25º Congresso Brasileiro de Microbiologia

ANÁLISE DA FORMAÇÃO DE BIOFILME E DETECÇÃO DE GENES RELACIONADOS COM A MULTIRRESISTÊNCIA EM MYCOBACTERIUM SPP.਀

Livia Cardoso Barroso (UFRJ); Marlei Gomes da Silva (UFRJ); Fernanda C. de Queiroz Mello (UFRJ); Rafael Silva Duarte (UFRJ); Marinella Silva Laport (UFRJ)
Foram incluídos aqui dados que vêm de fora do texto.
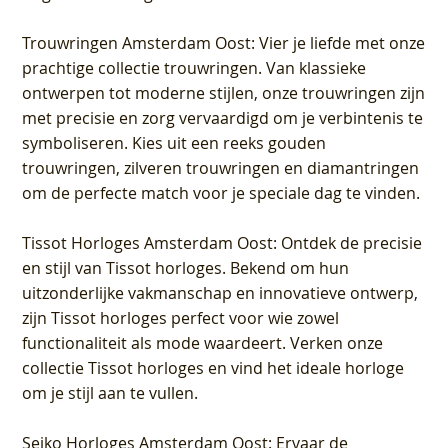
Trouwringen Amsterdam Oost
: Vier je liefde met onze
prachtige collectie trouwringen. Van klassieke
ontwerpen tot moderne stijlen, onze trouwringen zijn
met precisie en zorg vervaardigd om je verbintenis te
symboliseren. Kies uit een reeks gouden
trouwringen, zilveren trouwringen en diamantringen
om de perfecte match voor je speciale dag te vinden.
Tissot Horloges Amsterdam Oost
: Ontdek de precisie
en stijl van Tissot horloges. Bekend om hun
uitzonderlijke vakmanschap en innovatieve ontwerp,
zijn Tissot horloges perfect voor wie zowel
functionaliteit als mode waardeert. Verken onze
collectie Tissot horloges en vind het ideale horloge
om je stijl aan te vullen.
Seiko Horloges Amsterdam Oost
: Ervaar de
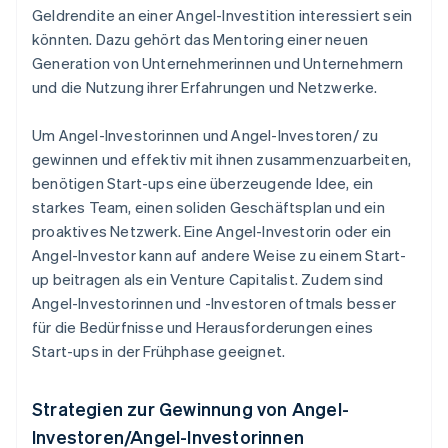
Geldrendite an einer Angel-Investition interessiert sein
könnten. Dazu gehört das Mentoring einer neuen
Generation von Unternehmerinnen und Unternehmern
und die Nutzung ihrer Erfahrungen und Netzwerke.
Um Angel-Investorinnen und Angel-Investoren/ zu
gewinnen und effektiv mit ihnen zusammenzuarbeiten,
benötigen Start-ups eine überzeugende Idee, ein
starkes Team, einen soliden Geschäftsplan und ein
proaktives Netzwerk. Eine Angel-Investorin oder ein
Angel-Investor kann auf andere Weise zu einem Start-
up beitragen als ein Venture Capitalist. Zudem sind
Angel-Investorinnen und -Investoren oftmals besser
für die Bedürfnisse und Herausforderungen eines
Start-ups in der Frühphase geeignet.
Strategien zur Gewinnung von Angel-
Investoren/Angel-Investorinnen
O regulador transcricional MarA (operon mar) está envolvido com a resistência múltipla a antibióticos e com a virulência em bactérias como Escherichia coli. Em Mycobacterium smegmatis foi descrito um sistema regulador semelhante. Foi proposto que a presença da camada externa rica em ácidos micólicos contribuiria para a hidrofobicidade de micobactérias não tuberculosas, impermeabilidade e crescimento lento, o que facilitaria a aerosolização, adesão em superfícies, formação de biofilme e a resistência a antibióticos. Devido a existência de fontes ambientais desses micro-organismos, estudos sobre biofilme e detecção de genes de multirresitência entre essas bactérias oportunistas são de alta relevância. Este estudo teve como objetivos analisar a produção de biofilme e detectar genes de multirresistência em estirpes de Mycobacterium spp. Foram analisadas 16 estirpes de micobactérias de crescimento rápido (MCR): M. fortuitum (5), M. massiliense (4), M. abscessus (3), M. chelonae (2) e M. bolletii (2). Para análise da formação de biofilme foi realizado o método de semi-quantificação da aderência em poliestireno. Os genomas das estirpes M. tuberculosis H37Rv e M. smegmatis ATCC 14468 foram utilizados como fonte de dados para análises de bioinformática. Os genes que apresentavam maior homologia com genes do operon mar foram utilizados para o desenho de iniciadores para a detecção de genes de multirresistência. Essas estirpes também foram utilizadas como controles-positivos na padronização das reações de PCR. De acordo com a análise da quantificação da produção de biofilme pelas estirpes de MCR, 5 (23,8%) foram fortemente produtoras, 5 (23,8%) foram consideradas não-produtoras, 4 (19,1%) foram fracamente produtoras e 2 (9,5%) apresentaram produção moderada. Após as análises de bioinformática, as sequências dos genes araC de M. tuberculosis H37Rv e M. smegmatis ATCC 14468 foram selecionadas para o desenho de dois pares de iniciadores. Dois protocolos foram utilizados para as estirpes controles e de MCR. A reação de PCR mais adequada foi selecionada e o produto de 500 pb foi detectado. Assim, os amplicons de cada espécie serão purificados e sequenciados. As sequências obtidas serão analisadas no banco de dados de genes a fim de se confirmar a detecção do gene araC e associá-lo com a multirresistência nas estirpes analisadas.